ABTTF
TR
HABER BÜLTENİMİZE KAYIT OLUN Bülten İcon
Batı Trakya

İki dilli anaokulları talebimiz BM İnsan Hakları Konseyi’ne bildirildi

17.09.2008
Avrupa Batı Trakya Türk Federasyonu (ABTTF), 8-26 Eylül 2008 tarihlerinde İsviçre’nin Cenevre kentinde düzenlenen Birleşmiş Milletler İnsan Hakları Konseyi’nin 9. Oturumu’na yazılı bir bildiri sundu. Viyana Deklarasyonu’nun Takip Edilmesi ve Uygulanması ve Eylem Programı gündem maddesi ile ABTTF, “Anadilde Eğitim Hakkı: Anaokullarında İki Dilli Eğitim“ başlıklı yazılı bildirisinde, Batı Trakya Türk Azınlığı’nın iki dilli anaokulları talebini gündeme taşıdı.

→ Yapılacak Görev
Lütfen iki dilli anaokulu talebine dair haberi kaldığı yerden sürdürün. Kayıtlar başka bir kaynaktan alınmıştır.

→ Verilen Kayıtlar
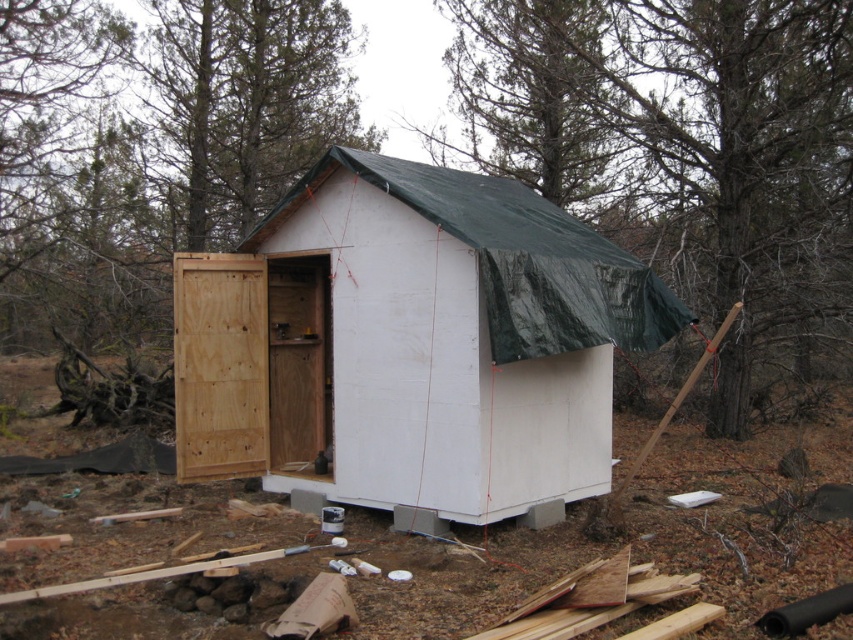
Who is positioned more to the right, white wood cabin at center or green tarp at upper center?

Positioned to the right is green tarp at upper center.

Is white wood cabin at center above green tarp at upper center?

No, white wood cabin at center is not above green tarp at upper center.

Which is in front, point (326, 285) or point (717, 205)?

→ Görev Çıktısı
ABTTF, Batı Trakya’daki Türk Azınlığı’nın gelecek nesillerdeki azınlık çocukları için anaokulu eğitiminin yaşamsal bir öneme sahip olduğunu kabul etmekle birlikte Türk Azınlığı’nın çoğunluk olarak yaşadığı bölgelerde Yunan dilinde eğitimin verildiği devlet anaokulları yerine iki dilli azınlık anaokulları kurulmasında kararlı olduğunu ifade etmiştir.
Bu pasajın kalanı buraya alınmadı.